EXERCISE DESCRIPTION -> From first line to last, copy the material below exactly.

EXCERPTED DATA ->
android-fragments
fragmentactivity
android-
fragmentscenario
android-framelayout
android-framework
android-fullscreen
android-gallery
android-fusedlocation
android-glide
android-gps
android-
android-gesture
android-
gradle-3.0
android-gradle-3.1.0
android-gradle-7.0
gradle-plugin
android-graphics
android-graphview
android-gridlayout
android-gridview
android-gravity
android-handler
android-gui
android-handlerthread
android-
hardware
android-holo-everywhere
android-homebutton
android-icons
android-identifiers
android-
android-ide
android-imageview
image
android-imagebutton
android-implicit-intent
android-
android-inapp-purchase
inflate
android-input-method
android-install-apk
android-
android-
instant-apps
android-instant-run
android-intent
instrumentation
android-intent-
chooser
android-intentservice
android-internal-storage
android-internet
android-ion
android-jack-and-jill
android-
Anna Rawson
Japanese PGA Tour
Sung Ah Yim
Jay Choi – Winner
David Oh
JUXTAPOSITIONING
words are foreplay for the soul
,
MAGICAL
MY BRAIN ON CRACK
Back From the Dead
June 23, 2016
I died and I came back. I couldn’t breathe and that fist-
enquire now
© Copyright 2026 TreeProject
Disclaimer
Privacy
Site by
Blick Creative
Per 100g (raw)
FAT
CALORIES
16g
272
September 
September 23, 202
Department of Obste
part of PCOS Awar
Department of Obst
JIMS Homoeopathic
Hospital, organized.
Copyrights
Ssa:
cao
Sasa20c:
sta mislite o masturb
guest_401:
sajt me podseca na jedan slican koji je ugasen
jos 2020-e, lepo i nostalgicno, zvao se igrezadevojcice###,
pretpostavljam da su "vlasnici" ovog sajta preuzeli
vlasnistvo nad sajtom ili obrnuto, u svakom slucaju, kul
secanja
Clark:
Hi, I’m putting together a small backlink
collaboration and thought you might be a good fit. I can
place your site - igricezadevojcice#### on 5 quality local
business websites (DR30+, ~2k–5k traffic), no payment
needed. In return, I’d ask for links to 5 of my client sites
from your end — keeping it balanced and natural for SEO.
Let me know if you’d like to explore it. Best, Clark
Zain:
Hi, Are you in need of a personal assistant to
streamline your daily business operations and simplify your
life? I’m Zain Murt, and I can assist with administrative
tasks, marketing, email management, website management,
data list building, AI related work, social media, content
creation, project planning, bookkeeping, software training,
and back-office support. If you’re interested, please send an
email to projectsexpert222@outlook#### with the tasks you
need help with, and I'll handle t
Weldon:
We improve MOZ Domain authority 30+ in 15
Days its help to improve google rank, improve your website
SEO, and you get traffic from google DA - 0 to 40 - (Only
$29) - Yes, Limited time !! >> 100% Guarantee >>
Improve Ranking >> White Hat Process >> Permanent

EXERCISE ANSWER ->
android-fragments
fragmentactivity
android-
fragmentscenario
android-framelayout
android-framework
android-fullscreen
android-gallery
android-fusedlocation
android-glide
android-gps
android-
android-gesture
android-
gradle-3.0
android-gradle-3.1.0
android-gradle-7.0
gradle-plugin
android-graphics
android-graphview
android-gridlayout
android-gridview
android-gravity
android-handler
android-gui
android-handlerthread
android-
hardware
android-holo-everywhere
android-homebutton
android-icons
android-identifiers
android-
android-ide
android-imageview
image
android-imagebutton
android-implicit-intent
android-
android-inapp-purchase
inflate
android-input-method
android-install-apk
android-
android-
instant-apps
android-instant-run
android-intent
instrumentation
android-intent-
chooser
android-intentservice
android-internal-storage
android-internet
android-ion
android-jack-and-jill
android-
Anna Rawson
Japanese PGA Tour
Sung Ah Yim
Jay Choi – Winner
David Oh
JUXTAPOSITIONING
words are foreplay for the soul
,
MAGICAL
MY BRAIN ON CRACK
Back From the Dead
June 23, 2016
I died and I came back. I couldn’t breathe and that fist-
enquire now
© Copyright 2026 TreeProject
Disclaimer
Privacy
Site by
Blick Creative
Per 100g (raw)
FAT
CALORIES
16g
272
September 
September 23, 202
Department of Obste
part of PCOS Awar
Department of Obst
JIMS Homoeopathic
Hospital, organized.
Copyrights
Ssa:
cao
Sasa20c:
sta mislite o masturb
guest_401:
sajt me podseca na jedan slican koji je ugasen
jos 2020-e, lepo i nostalgicno, zvao se igrezadevojcice###,
pretpostavljam da su "vlasnici" ovog sajta preuzeli
vlasnistvo nad sajtom ili obrnuto, u svakom slucaju, kul
secanja
Clark:
Hi, I’m putting together a small backlink
collaboration and thought you might be a good fit. I can
place your site - igricezadevojcice#### on 5 quality local
business websites (DR30+, ~2k–5k traffic), no payment
needed. In return, I’d ask for links to 5 of my client sites
from your end — keeping it balanced and natural for SEO.
Let me know if you’d like to explore it. Best, Clark
Zain:
Hi, Are you in need of a personal assistant to
streamline your daily business operations and simplify your
life? I’m Zain Murt, and I can assist with administrative
tasks, marketing, email management, website management,
data list building, AI related work, social media, content
creation, project planning, bookkeeping, software training,
and back-office support. If you’re interested, please send an
email to projectsexpert222@outlook#### with the tasks you
need help with, and I'll handle t
Weldon:
We improve MOZ Domain authority 30+ in 15
Days its help to improve google rank, improve your website
SEO, and you get traffic from google DA - 0 to 40 - (Only
$29) - Yes, Limited time !! >> 100% Guarantee >>
Improve Ranking >> White Hat Process >> Permanent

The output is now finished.